The USRA Heavy Santa Fe was a USRA standard class of steam locomotive designed under the control of the United States Railroad Administration, the nationalized railroad system in the United States during World War I. These locomotives were of 2-10-2 wheel arrangement in the Whyte notation, or 1′E1′ in UIC classification; this arrangement was commonly named "Santa Fe" in the United States. At the time, the Santa Fe was the largest non-articulated type in common use, primarily in slow drag freight duty in ore or coal service.

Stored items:
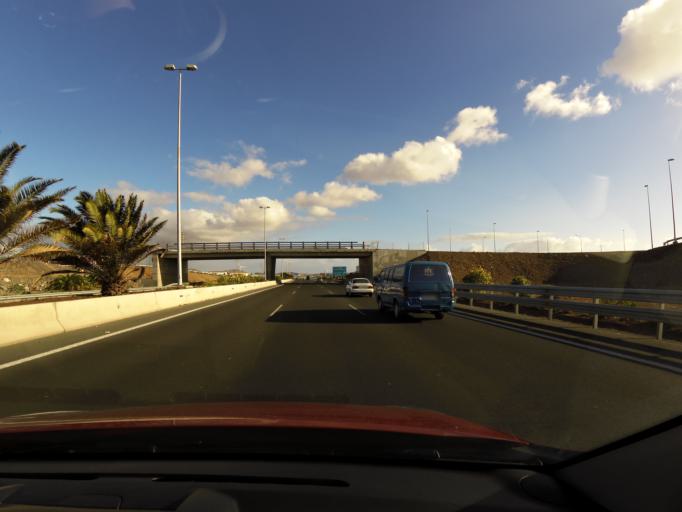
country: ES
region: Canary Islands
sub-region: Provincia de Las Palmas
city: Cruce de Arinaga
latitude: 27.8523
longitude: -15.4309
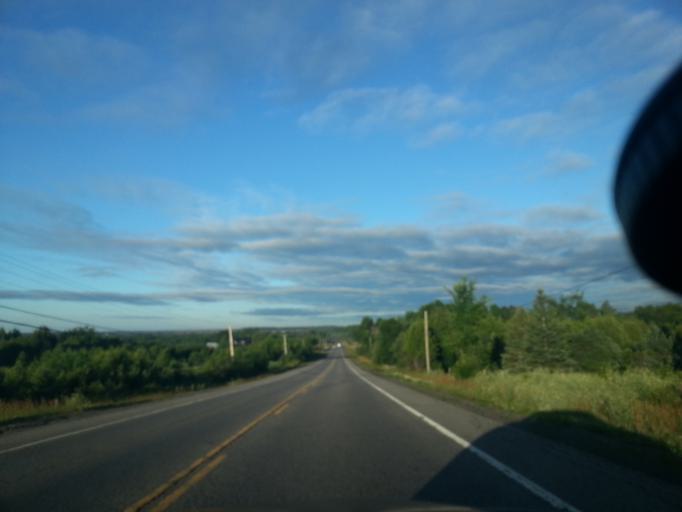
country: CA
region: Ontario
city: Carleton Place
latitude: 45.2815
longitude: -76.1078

...

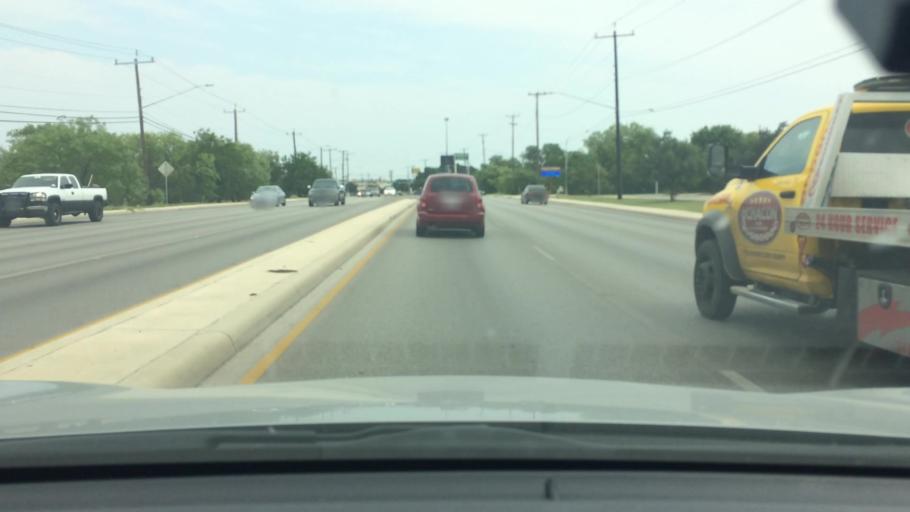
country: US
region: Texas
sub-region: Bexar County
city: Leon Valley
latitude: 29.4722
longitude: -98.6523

SHORT TASK: Write out the passage on the USRA Heavy Santa Fe locomotive word for word, starting with "The USRA Heavy" and going on through "or coal service.". The material here has no connection to the passage on the USRA Heavy Santa Fe locomotive.

TASK RESPONSE:
The USRA Heavy Santa Fe was a USRA standard class of steam locomotive designed under the control of the United States Railroad Administration, the nationalized railroad system in the United States during World War I. These locomotives were of 2-10-2 wheel arrangement in the Whyte notation, or 1′E1′ in UIC classification; this arrangement was commonly named "Santa Fe" in the United States. At the time, the Santa Fe was the largest non-articulated type in common use, primarily in slow drag freight duty in ore or coal service.